Skills and educational outcomes
Engagement with arts activities can help individuals develop a broad range of core skills, including memory, problem-solving, spatial–temporal performance, and executive function.1 It can also boost the self-confidence of children. One University College London (UCL) study found that those who took part in arts activities scored from 16 to 32 percent higher on questions related to self-esteem than those who did not.2
Engagement with the arts can help improve educational outcomes, as well. The Cultural Learning Alliance (CLA), for example, found that participating in structured art activities could boost young people’s attainment in literacy and maths and increase their cognitive capabilities by 17 percent.3
In fact, the recognised impact of the arts on educational outcomes is so strong that the Welsh government, in partnership with the Arts Council of Wales, introduced the Creative Learning Through the Arts programme in schools across the country.4 The aim was not only to improve children’s experience of the arts but also to implement the curriculum more creatively by drawing in professionals such as musicians, writers, actors, and dancers.
What was the result? Teachers found that students’ attainment across the five “creative habits of mind”—inquisitiveness, persistence, collaboration, discipline, and imagination—improved, on average over a four-year period, by six on a scale of one to ten (ten means a significant improvement).5
Wellbeing and health
Perhaps most easily understood is the impact that engagement with the arts can have on individual wellbeing. UCL’s Arts, Culture & the Brain report (commissioned by Arts Council England) drew on findings from the Understanding Society survey of more than 100,000 people. The report concluded that attending arts events and venues correlates with greater happiness and a positive mood.1 Listening to music, drawing, and writing as hobbies have a similar impact, the report noted: such activities can reduce stress levels by providing distractions from negative or irrational thoughts and emotions.2
The arts have been shown to influence health conditions as well.

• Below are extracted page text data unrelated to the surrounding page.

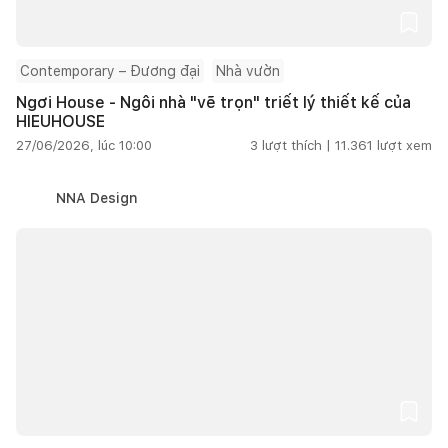
Contemporary – Đương đại
Nhà vườn
Ngơi House - Ngôi nhà "vẽ trọn" triết lý thiết kế của
HIEUHOUSE
27/06/2026, lúc 10:00
3
lượt thích |
11.361
lượt xem
NNA Design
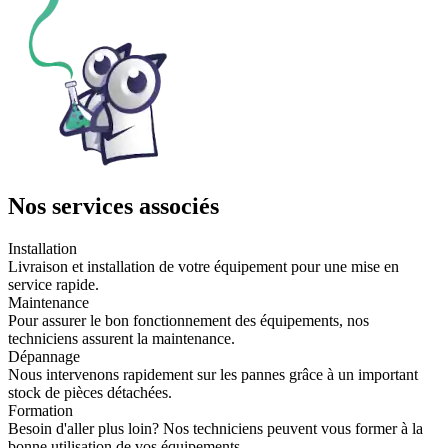
Nos services associés
Installation
Livraison et installation de votre équipement pour une mise en
service rapide.
Maintenance
Pour assurer le bon fonctionnement des équipements, nos
techniciens assurent la maintenance.
Dépannage
Nous intervenons rapidement sur les pannes grâce à un important
stock de pièces détachées.
Formation
Besoin d'aller plus loin? Nos techniciens peuvent vous former à la
bonne utilisation de vos équipements.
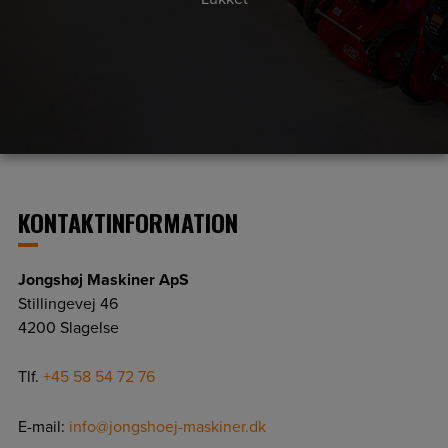
KONTAKTINFORMATION
Jongshøj Maskiner ApS
Stillingevej 46
4200 Slagelse
Tlf.
+45 58 54 72 76
E-mail:
info@jongshoej-maskiner.dk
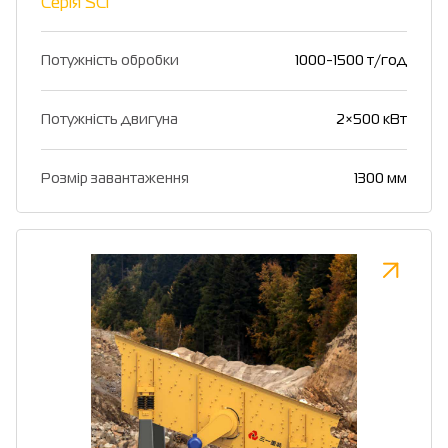
Серія SCI
Потужність обробки
1000-1500 т/год
Потужність двигуна
2×500 кВт
Розмір завантаження
1300 мм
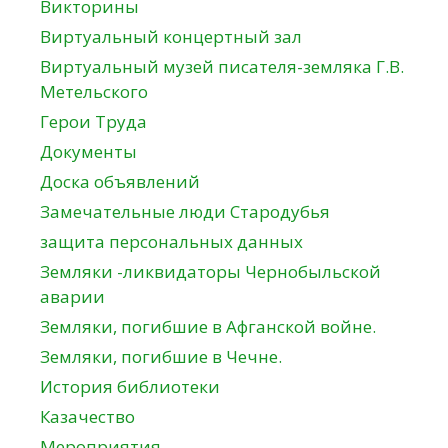
Викторины
Виртуальный концертный зал
Виртуальный музей писателя-земляка Г.В.
Метельского
Герои Труда
Документы
Доска объявлений
Замечательные люди Стародубья
защита персональных данных
Земляки -ликвидаторы Чернобыльской
аварии
Земляки, погибшие в Афганской войне.
Земляки, погибшие в Чечне.
История библиотеки
Казачество
Мероприятия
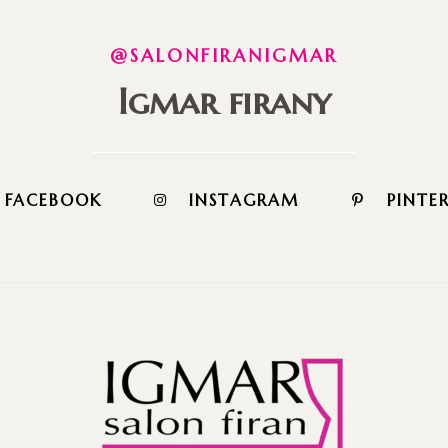
@SALONFIRANIGMAR
Igmar firany
FACEBOOK
INSTAGRAM
PINTE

UCL’s Social Biobehavioural Research Group conducted a major cohort study in the United Kingdom and the United States. It found that people over the age of 50 who visited cultural venues every few months had a 32 percent lower risk of developing depression over a ten-year period.3 In addition, music-based interventions—group singing or drumming or listening to music, for instance—have been found to help manage depression and to help prevent other conditions, such as dementia.4 Music activities can also improve balance, lung function, speech, and other physical functions in patients with Parkinson’s disease.5
Recognizing the link between participation in the arts and improved wellbeing and health, the National Health Service (NHS) has now made art activities part of a social-prescribing programme: health professionals help patients to manage their conditions by, for example, attending poetry clubs, painting classes, or many other (often community-based) arts events.6 The ambition is to prescribe arts and other activities for more than 900,000 people by 2023–24. That goal will require substantial support from arts organisations and practitioners.7
Many of them already work with NHS trusts and healthcare providers. For 15 years, Royal Liverpool Philharmonic has been partnering with NHS Trusts, including original partner Mersey Care NHS Foundation Trust, for example. They support patients with a range of physical- and mental health conditions by offering them person-centred music activities and helping them attend performances and events at Liverpool Philharmonic Hall. The longevity and growth of the programme, and the number of patients benefitting from it—18,000 to date—point to its success.8
In another such programme, the not-for-profit Artlift set up a scheme with nine GP surgeries in Gloucestershire: patients suffering from conditions such as depression, anxiety, chronic pain, and stroke were offered the chance to sign up for an eight-week course led by a professional artist working in poetry, ceramics, drawing, mosaics, or painting. The resulting health benefits were significant. In the year after the programme, GP consultation rates dropped among those taking part by 37 percent and hospital admissions by 27 percent relative to the previous year—equivalent to a saving of £216 per patient.9 Artlift now runs similar schemes in partnership with the NHS.